Thanks to Lin-Manuel Miranda’s Broadway megahit Hamilton, Alexander Hamilton is having something of a pop culture renaissance, and authors like Elizabeth Cobbs are reaping the benefits. The renewed interest in the Founding Father has helped p Cobbs' forthcoming novel The Hamilton Affair (Skyhorse, August) find some unlikely champions in chains like Barnes & Noble and Costco.

Cobbs, a history professor at Texas A&M University who has written two previous works of fiction and two of nonfiction, blends history and romance in The Hamilton Affair. Part copiously-researched history and part torrid romance, the follows the relationship between Hamilton and his wife Elizabeth Schuyler, as well as his much-publicized affair with Maria Reynolds.

When February Media publicist Gretchen Crary, who represents Cobbs, found out the subject matter of the book, she felt its success was pretty much fated.

“Are you kidding me? A Hamilton historical novel with a romance?” Crary said. “This is going to be humongous.”

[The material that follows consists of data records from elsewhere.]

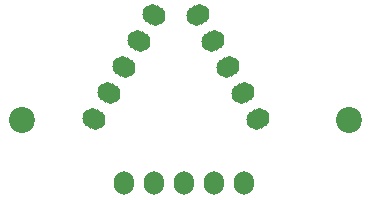
<source format=gbr>
%TF.GenerationSoftware,KiCad,Pcbnew,7.0.9*%
%TF.CreationDate,2024-03-01T11:20:35+09:00*%
%TF.ProjectId,LineIntegratedBoard2,4c696e65-496e-4746-9567-726174656442,rev?*%
%TF.SameCoordinates,Original*%
%TF.FileFunction,Soldermask,Bot*%
%TF.FilePolarity,Negative*%
%FSLAX46Y46*%
G04 Gerber Fmt 4.6, Leading zero omitted, Abs format (unit mm)*
G04 Created by KiCad (PCBNEW 7.0.9) date 2024-03-01 11:20:35*
%MOMM*%
%LPD*%
G01*
G04 APERTURE LIST*
G04 Aperture macros list*
%AMHorizOval*
0 Thick line with rounded ends*
0 $1 width*
0 $2 $3 position (X,Y) of the first rounded end (center of the circle)*
0 $4 $5 position (X,Y) of the second rounded end (center of the circle)*
0 Add line between two ends*
20,1,$1,$2,$3,$4,$5,0*
0 Add two circle primitives to create the rounded ends*
1,1,$1,$2,$3*
1,1,$1,$4,$5*%
G04 Aperture macros list end*
%ADD10C,2.200000*%
%ADD11O,1.700000X2.000000*%
%ADD12HorizOval,1.700000X-0.129904X-0.075000X0.129904X0.075000X0*%
%ADD13HorizOval,1.700000X0.129904X-0.075000X-0.129904X0.075000X0*%
G04 APERTURE END LIST*
D10*
%TO.C,REF\u002A\u002A*%
X138684000Y-101600000D03*
%TD*%
%TO.C,REF\u002A\u002A*%
X166370000Y-101600000D03*
%TD*%
D11*
%TO.C,J3*%
X147320000Y-106934000D03*
X149860000Y-106934000D03*
X152400000Y-106934000D03*
X154940000Y-106934000D03*
X157480000Y-106934000D03*
%TD*%
D12*
%TO.C,J1*%
X158719751Y-101512426D03*
X157449751Y-99312721D03*
X156179751Y-97113017D03*
X154909751Y-94913312D03*
X153639751Y-92713608D03*
%TD*%
D13*
%TO.C,J2*%
X149860000Y-92710000D03*
X148590000Y-94909704D03*
X147320000Y-97109409D03*
X146050000Y-99309113D03*
X144780000Y-101508818D03*
%TD*%
M02*

</source>
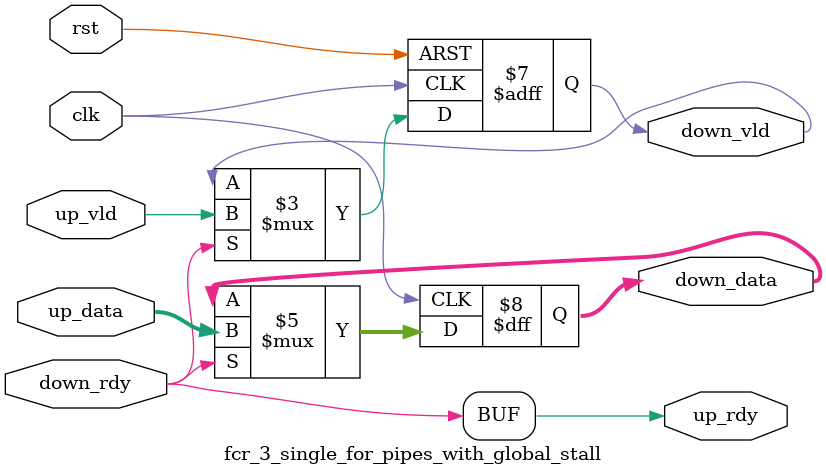
<source format=sv>


`include "config.vh"

module fcr_3_single_for_pipes_with_global_stall
# (
  parameter w = 0
)
(
  input                  clk,
  input                  rst,

  input                  up_vld,
  output                 up_rdy,
  input        [w - 1:0] up_data,

  output logic           down_vld,
  input                  down_rdy,
  output logic [w - 1:0] down_data
);

  always_ff @ (posedge clk)
    if (up_rdy)
      down_data <= up_data;

  always_ff @ (posedge clk or posedge rst)
    if (rst)
      down_vld <= 1'b0;
    else if (up_rdy)
      down_vld <= up_vld;

  assign up_rdy = down_rdy;

endmodule

</source>
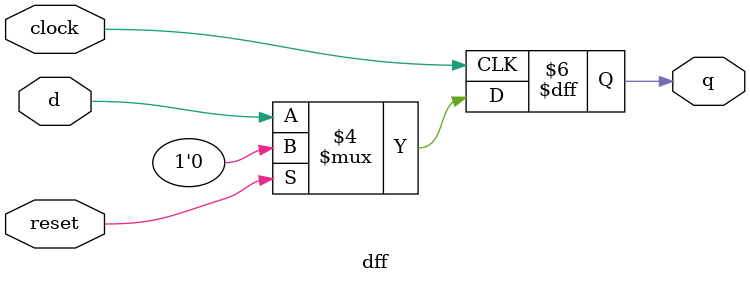
<source format=v>
module dff(
    input d,
    input reset,
    input clock,
    output reg q
    );
    always @(posedge clock)
        begin
          if (reset==1'b1) 
             q <=0; 
          else
            q <= d;
        end
endmodule

</source>
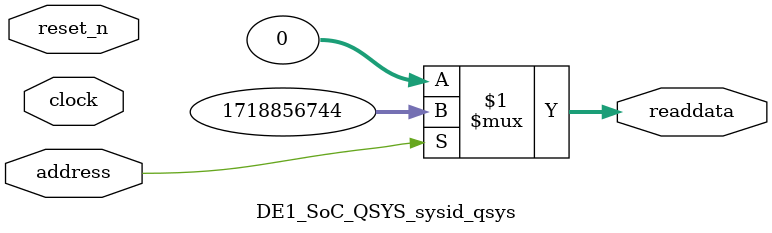
<source format=v>



// synthesis translate_off
`timescale 1ns / 1ps
// synthesis translate_on

// turn off superfluous verilog processor warnings 
// altera message_level Level1 
// altera message_off 10034 10035 10036 10037 10230 10240 10030 

module DE1_SoC_QSYS_sysid_qsys (
               // inputs:
                address,
                clock,
                reset_n,

               // outputs:
                readdata
             )
;

  output  [ 31: 0] readdata;
  input            address;
  input            clock;
  input            reset_n;

  wire    [ 31: 0] readdata;
  //control_slave, which is an e_avalon_slave
  assign readdata = address ? 1718856744 : 0;

endmodule



</source>
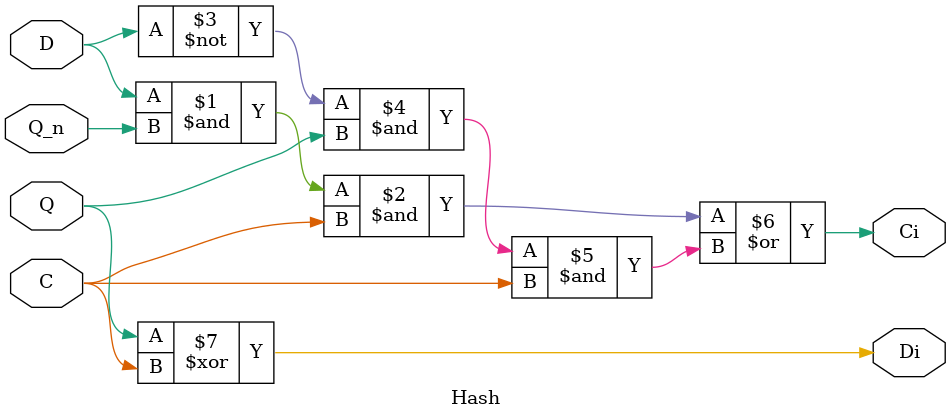
<source format=sv>
module Hash(
	input logic Q,
	input logic Q_n,
	input logic C,
	input logic D,
	output logic Di,
	output logic Ci
);

	assign Ci = (D & Q_n & C) | (~D & Q & C);
	assign Di = Q ^ C;
	
endmodule 
</source>
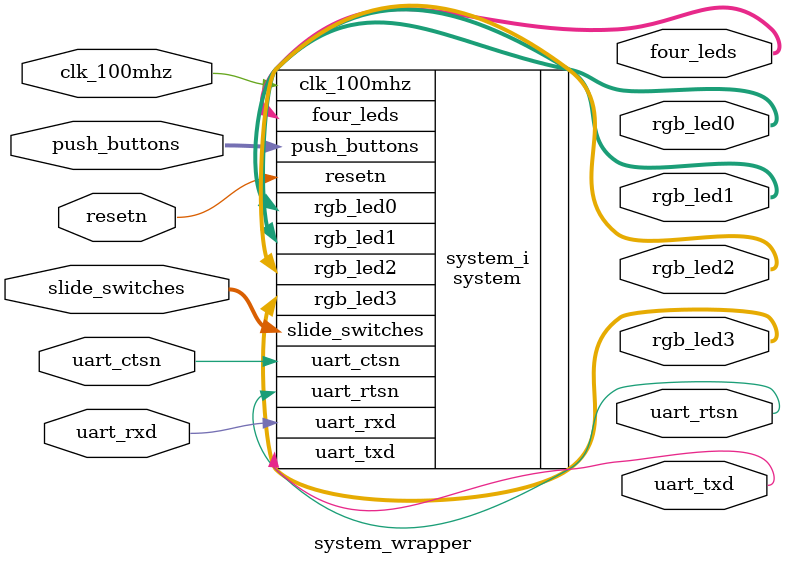
<source format=v>
`timescale 1 ps / 1 ps

module system_wrapper
   (clk_100mhz,
    four_leds,
    push_buttons,
    resetn,
    rgb_led0,
    rgb_led1,
    rgb_led2,
    rgb_led3,
    slide_switches,
    uart_ctsn,
    uart_rtsn,
    uart_rxd,
    uart_txd);
  input clk_100mhz;
  output [3:0]four_leds;
  input [3:0]push_buttons;
  input resetn;
  output [2:0]rgb_led0;
  output [2:0]rgb_led1;
  output [2:0]rgb_led2;
  output [2:0]rgb_led3;
  input [3:0]slide_switches;
  input uart_ctsn;
  output uart_rtsn;
  input uart_rxd;
  output uart_txd;

  wire clk_100mhz;
  wire [3:0]four_leds;
  wire [3:0]push_buttons;
  wire resetn;
  wire [2:0]rgb_led0;
  wire [2:0]rgb_led1;
  wire [2:0]rgb_led2;
  wire [2:0]rgb_led3;
  wire [3:0]slide_switches;
  wire uart_ctsn;
  wire uart_rtsn;
  wire uart_rxd;
  wire uart_txd;

  system system_i
       (.clk_100mhz(clk_100mhz),
        .four_leds(four_leds),
        .push_buttons(push_buttons),
        .resetn(resetn),
        .rgb_led0(rgb_led0),
        .rgb_led1(rgb_led1),
        .rgb_led2(rgb_led2),
        .rgb_led3(rgb_led3),
        .slide_switches(slide_switches),
        .uart_ctsn(uart_ctsn),
        .uart_rtsn(uart_rtsn),
        .uart_rxd(uart_rxd),
        .uart_txd(uart_txd));
endmodule

</source>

In spite of this, the book’s route to publication was circuitous. Literary agent Jim Donovan, who has an eponymous shingle, sold the manuscript to Skyhorse for $3,000 in the spring of 2015. Originally set to be released last September, the book is now coming out on August 2. In the build-up, there was much haggling over a cover that could adequately convey the novel as a work of historical fiction and a bodice-ripper.

“Professor Cobbs is a crack researcher,” Crary said, noting that Cobbs’s expertise on Hamilton is on full display in a lecture she gave on CSPAN. “She knows everything you can know about Eliza Schuyler and this whole saga.”

The current publication date is partly due to bookseller interest. Barnes & Noble took notice of the book early on, buying 5,000 copies and requested the new publication date. Cobbs then paid her own way to BEA to drum up press. Soon after, Costco bought 10,000 copies. Skyhorse plans a first printing of 40,000 copies.

“It’s kind of already blowing up,” Crary said. “It’s a very steamy, but smart and juicy, story.”

CORRECTION: This article has been edited for clarity.